I should probably also tell you that it’s pretty rare to pass on your first try. This seems to be especially true of tests taken at private companies that offer driving courses (hint: they may be financially motivated). As such, my first recommendation would be to take your driver’s license exam at the prefectural office instead of at a private company.
You can also pick your office. I chose the Saitama office because there would be fewer applicants than at the office in Shinjuku and I wanted shorter wait times. I think more rural offices may have slightly more relaxed standards, but this is my personal opinion.
No License in Your Home Country?
If you don’t have a license in your home country and you want to get a Japanese driver’s license, you’ll need to first be a resident of Japan. Tourists cannot get a Japanese license.
The process is, overall, much quicker than I thought. It can take as little as 1–2 months to obtain your full license. However, it is incredibly expensive. Driving courses usually cost around 300,000 yen, but the tuition varies depending on the school.
It is expensive, but driving courses are mandatory in Japan. They include formal driving instruction, classes on driving laws, and CPR training.
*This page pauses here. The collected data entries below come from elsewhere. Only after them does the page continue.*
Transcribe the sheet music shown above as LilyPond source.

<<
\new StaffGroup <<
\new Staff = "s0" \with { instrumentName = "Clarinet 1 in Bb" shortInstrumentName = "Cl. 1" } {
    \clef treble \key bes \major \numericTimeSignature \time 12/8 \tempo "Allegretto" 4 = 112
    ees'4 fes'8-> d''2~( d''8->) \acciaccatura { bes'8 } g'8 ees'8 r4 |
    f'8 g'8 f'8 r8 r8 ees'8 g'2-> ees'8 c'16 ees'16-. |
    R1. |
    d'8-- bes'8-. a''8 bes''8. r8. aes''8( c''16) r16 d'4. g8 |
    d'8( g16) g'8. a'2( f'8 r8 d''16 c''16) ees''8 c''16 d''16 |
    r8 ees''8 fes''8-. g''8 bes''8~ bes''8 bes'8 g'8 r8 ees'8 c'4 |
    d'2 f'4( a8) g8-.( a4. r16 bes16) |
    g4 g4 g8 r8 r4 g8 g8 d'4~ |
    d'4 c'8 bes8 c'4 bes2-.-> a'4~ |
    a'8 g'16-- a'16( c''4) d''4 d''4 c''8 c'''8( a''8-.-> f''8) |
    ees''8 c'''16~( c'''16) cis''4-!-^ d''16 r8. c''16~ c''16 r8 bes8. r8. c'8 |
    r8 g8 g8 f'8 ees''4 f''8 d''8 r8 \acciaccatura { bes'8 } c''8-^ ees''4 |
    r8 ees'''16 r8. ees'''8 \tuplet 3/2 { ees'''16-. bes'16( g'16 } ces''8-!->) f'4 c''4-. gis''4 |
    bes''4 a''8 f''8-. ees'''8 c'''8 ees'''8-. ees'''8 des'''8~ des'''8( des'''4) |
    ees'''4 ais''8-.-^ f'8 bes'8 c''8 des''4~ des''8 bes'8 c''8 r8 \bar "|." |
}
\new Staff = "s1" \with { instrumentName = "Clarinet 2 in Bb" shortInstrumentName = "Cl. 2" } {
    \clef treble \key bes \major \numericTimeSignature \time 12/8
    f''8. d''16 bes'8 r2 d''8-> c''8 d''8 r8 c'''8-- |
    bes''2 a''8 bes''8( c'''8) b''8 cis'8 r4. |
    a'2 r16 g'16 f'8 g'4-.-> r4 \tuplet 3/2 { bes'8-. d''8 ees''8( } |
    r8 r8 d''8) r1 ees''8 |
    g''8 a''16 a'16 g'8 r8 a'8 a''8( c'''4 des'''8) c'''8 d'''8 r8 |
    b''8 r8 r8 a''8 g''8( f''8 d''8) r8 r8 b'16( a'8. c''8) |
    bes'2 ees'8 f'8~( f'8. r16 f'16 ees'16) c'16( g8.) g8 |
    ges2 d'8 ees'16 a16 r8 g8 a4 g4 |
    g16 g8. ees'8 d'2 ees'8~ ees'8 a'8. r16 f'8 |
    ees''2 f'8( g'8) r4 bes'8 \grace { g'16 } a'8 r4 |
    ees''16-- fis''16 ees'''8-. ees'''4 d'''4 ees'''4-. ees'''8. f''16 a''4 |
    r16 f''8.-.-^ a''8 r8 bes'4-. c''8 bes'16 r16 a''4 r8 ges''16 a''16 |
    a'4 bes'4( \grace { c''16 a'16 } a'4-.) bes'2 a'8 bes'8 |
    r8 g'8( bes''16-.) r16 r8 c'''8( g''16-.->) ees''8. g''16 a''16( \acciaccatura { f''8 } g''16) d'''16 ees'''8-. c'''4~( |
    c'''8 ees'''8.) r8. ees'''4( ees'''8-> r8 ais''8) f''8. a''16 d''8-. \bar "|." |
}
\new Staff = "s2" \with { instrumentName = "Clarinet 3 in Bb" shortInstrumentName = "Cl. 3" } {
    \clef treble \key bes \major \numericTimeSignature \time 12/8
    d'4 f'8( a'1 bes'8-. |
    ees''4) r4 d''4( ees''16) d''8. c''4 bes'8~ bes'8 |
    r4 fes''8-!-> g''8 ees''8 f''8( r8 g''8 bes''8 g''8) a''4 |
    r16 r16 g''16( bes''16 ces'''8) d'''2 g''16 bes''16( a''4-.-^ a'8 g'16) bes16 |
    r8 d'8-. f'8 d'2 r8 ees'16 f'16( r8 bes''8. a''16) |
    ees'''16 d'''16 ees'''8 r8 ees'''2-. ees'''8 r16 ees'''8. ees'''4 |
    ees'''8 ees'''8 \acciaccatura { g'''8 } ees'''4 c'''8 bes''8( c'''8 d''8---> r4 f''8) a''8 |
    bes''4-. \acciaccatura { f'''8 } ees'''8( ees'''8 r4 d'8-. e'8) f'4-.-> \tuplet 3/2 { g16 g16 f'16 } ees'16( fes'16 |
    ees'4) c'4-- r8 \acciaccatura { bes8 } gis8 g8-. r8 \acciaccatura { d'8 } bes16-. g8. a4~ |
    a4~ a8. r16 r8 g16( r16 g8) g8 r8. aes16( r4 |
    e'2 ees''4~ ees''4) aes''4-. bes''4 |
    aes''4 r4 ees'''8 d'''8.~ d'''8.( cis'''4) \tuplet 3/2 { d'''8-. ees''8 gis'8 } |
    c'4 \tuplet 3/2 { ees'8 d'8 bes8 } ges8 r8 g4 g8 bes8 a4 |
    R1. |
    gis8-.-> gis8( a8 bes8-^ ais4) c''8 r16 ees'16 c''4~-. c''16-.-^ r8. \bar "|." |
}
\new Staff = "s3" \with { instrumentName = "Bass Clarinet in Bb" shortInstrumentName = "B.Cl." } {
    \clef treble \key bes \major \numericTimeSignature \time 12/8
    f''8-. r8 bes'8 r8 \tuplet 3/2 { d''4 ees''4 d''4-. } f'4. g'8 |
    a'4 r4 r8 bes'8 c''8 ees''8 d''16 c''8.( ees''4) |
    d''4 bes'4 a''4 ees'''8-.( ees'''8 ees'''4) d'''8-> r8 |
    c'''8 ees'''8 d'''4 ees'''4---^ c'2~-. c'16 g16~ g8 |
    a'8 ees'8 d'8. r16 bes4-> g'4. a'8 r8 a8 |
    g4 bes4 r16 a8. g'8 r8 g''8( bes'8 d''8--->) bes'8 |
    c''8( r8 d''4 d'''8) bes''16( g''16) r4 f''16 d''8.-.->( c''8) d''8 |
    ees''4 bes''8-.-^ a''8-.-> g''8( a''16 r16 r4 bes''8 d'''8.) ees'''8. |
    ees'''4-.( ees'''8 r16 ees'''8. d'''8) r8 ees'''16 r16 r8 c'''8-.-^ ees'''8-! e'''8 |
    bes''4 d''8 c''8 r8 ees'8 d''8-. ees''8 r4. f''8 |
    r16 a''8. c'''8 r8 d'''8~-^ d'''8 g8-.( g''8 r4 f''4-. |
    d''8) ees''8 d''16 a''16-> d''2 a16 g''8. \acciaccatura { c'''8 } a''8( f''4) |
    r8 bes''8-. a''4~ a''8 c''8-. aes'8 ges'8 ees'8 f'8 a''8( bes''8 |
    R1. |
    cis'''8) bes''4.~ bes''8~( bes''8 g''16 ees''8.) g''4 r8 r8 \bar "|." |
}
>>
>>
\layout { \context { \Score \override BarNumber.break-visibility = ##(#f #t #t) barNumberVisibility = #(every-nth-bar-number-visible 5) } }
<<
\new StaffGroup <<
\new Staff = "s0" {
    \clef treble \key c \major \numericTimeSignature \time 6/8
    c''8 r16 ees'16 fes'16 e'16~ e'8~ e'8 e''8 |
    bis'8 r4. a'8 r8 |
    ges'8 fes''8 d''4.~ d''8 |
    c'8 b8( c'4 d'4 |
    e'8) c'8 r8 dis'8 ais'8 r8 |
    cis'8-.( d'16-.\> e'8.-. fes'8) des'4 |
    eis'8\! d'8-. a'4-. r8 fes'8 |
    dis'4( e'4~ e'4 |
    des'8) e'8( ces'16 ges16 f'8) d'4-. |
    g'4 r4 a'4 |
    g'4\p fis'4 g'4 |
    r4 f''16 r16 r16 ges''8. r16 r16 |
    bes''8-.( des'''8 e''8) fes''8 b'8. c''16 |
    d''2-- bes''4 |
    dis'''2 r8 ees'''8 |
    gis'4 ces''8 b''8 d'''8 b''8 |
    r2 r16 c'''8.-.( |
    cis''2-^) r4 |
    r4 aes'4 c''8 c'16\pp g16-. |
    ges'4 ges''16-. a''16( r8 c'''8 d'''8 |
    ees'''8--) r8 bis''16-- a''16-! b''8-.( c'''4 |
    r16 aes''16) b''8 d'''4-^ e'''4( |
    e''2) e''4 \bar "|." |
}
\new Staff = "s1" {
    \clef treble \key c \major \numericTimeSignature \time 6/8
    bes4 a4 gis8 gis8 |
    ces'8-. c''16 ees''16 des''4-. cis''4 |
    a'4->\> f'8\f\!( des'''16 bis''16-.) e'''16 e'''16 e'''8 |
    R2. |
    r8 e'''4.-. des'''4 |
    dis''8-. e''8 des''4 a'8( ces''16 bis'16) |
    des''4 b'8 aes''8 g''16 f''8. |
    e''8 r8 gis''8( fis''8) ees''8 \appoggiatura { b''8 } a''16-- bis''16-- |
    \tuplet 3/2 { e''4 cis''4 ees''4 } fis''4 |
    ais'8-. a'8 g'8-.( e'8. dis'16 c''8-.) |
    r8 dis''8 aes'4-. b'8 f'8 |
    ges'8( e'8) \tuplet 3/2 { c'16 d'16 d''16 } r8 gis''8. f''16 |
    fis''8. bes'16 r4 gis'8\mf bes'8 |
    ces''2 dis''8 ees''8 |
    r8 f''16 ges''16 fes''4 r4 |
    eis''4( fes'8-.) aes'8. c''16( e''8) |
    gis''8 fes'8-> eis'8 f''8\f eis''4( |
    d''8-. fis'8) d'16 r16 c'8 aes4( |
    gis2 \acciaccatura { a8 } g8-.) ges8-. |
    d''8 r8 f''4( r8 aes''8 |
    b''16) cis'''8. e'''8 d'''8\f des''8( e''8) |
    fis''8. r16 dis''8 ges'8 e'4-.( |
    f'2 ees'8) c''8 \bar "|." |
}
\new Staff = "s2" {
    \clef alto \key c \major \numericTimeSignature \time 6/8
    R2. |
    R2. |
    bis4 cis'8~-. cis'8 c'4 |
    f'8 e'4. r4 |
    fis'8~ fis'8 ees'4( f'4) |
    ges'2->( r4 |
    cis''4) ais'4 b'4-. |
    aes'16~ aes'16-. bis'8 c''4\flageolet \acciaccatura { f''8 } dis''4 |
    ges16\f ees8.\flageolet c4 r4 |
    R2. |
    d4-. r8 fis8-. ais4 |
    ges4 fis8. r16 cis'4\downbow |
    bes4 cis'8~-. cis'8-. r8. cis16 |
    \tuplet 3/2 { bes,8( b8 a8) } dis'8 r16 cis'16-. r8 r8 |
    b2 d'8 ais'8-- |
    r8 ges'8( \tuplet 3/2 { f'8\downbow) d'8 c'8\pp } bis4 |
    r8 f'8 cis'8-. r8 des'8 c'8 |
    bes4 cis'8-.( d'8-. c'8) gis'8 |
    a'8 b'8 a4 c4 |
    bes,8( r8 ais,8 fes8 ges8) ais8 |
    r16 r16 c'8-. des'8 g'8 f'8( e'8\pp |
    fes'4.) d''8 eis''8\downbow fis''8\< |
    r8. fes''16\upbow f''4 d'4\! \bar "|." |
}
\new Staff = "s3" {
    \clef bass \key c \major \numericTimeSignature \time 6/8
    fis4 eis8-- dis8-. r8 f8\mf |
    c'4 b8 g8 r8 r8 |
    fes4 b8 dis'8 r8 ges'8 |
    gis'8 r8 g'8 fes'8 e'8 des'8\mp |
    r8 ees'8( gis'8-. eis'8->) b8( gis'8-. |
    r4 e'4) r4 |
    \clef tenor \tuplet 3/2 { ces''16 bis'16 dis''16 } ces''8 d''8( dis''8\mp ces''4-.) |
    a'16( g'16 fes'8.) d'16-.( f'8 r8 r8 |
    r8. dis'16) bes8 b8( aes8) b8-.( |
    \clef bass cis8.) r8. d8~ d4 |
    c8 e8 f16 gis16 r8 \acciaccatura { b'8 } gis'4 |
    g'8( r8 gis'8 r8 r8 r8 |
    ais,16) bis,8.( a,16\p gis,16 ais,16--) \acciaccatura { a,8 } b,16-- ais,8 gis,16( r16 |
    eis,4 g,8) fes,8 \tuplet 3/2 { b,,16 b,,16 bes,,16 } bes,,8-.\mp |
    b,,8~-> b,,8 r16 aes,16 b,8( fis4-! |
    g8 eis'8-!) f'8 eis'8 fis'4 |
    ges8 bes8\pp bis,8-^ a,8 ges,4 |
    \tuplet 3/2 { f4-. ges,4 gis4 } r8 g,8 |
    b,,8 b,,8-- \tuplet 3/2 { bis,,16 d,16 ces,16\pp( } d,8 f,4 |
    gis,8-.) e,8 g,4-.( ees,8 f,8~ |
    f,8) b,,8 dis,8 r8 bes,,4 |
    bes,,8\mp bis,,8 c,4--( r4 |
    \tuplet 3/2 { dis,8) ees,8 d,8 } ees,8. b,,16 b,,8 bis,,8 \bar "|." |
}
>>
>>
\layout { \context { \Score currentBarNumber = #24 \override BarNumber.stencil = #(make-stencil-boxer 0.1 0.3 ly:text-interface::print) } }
There are some schools that offer courses in English, but these are clustered in major cities. However, most exam centers provide test options in English. The wording of the test questions can be quite convoluted.
Is Driving in Japan Worth It? Absolutely!
Getting my Japanese driver’s license opened a lot of doors for me. It’s a rare enough certification that it can boost any job application and I was hired at two different positions because I had a license.
You can see parts of rural Japan that you may not have been able to otherwise—I was able to visit Hiraizumi, Yamadera, rural Nagano, and Mount Zao as a result of having my license.